# How do you find the Vertical, Horizontal, and Oblique Asymptote given y = (8 x^2 + x - 2)/(x^2 + x - 72)?

Nov 28, 2016

The vertical asymptotes are $x = - 8$ and $x = 9$
No oblique asymptote
The horizontal asymptote is $y = 8$

#### Explanation:

Let's factorise the denominator

${x}^{2} + x - 72 = \left(x + 8\right) \left(x - 9\right)$

So,

$y = \frac{8 {x}^{2} + x - 2}{{x}^{2} + x - 72} = \frac{8 {x}^{2} + x - 2}{\left(x + 8\right) \left(x - 9\right)}$

The domain of $y$ is ${D}_{y} = \mathbb{R} - \left\{- 8 , + 9\right\}$

As we cannot divide by $0$, $x \ne - 8$ and $x \ne 9$

The vertical asymptotes are $x = - 8$ and $x = 9$

As the degree of the numerator is $=$ to the degree of the denominator, there are no oblique asymptotes.

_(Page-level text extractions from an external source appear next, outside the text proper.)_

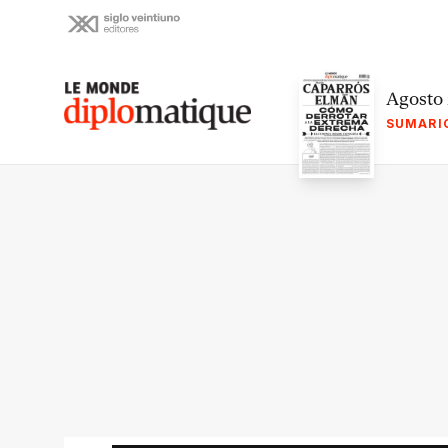
Skip
to
content
Le monde diplomatique
Agosto
SUMARI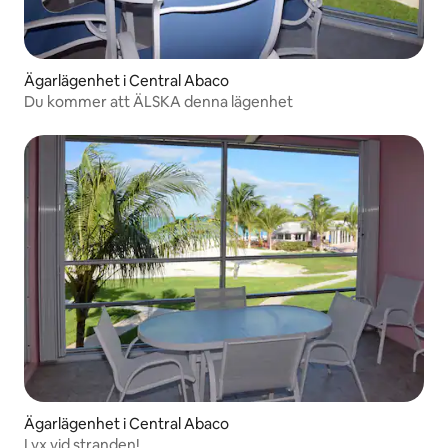
Ägarlägenhet i Central Abaco
Du kommer att ÄLSKA denna lägenhet
Ägarlägenhet i Central Abaco
Lyx vid stranden!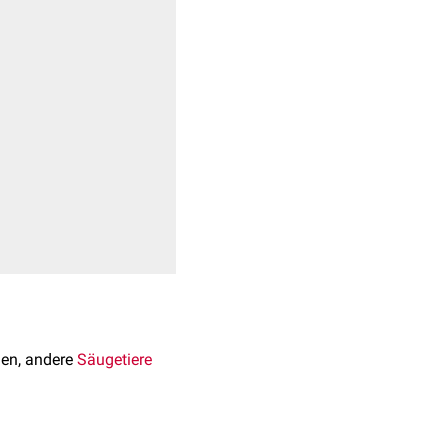
hen, andere
Säugetiere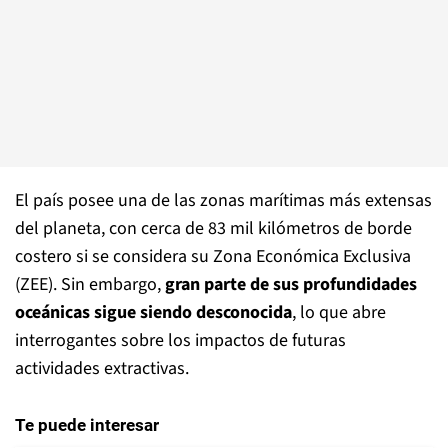
El país posee una de las zonas marítimas más extensas
del planeta, con cerca de 83 mil kilómetros de borde
costero si se considera su Zona Económica Exclusiva
(ZEE). Sin embargo,
gran parte de sus profundidades
oceánicas sigue siendo desconocida
, lo que abre
interrogantes sobre los impactos de futuras
actividades extractivas.
Te puede interesar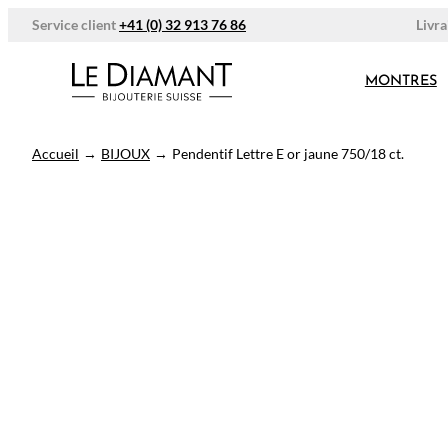
Aller
Livra
Service client
+41 (0) 32 913 76 86
au
contenu
MONTRES
Accueil
→
BIJOUX
→
Pendentif Lettre E or jaune 750/18 ct.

To calculate the limits of $x \to \pm \infty$, we take the terms of highest degree in the numerator and the denominator.

${\lim}_{x \to \pm \infty} y = {\lim}_{x \to \pm \infty} \frac{8 {x}^{2}}{x} ^ 2 = 8$

So, the horizontal asymptote is $y = 8$

graph{(y-(8x^2+x-2)/(x^2+x-72))(y-8)=0 [-58.5, 58.55, -29.3, 29.23]}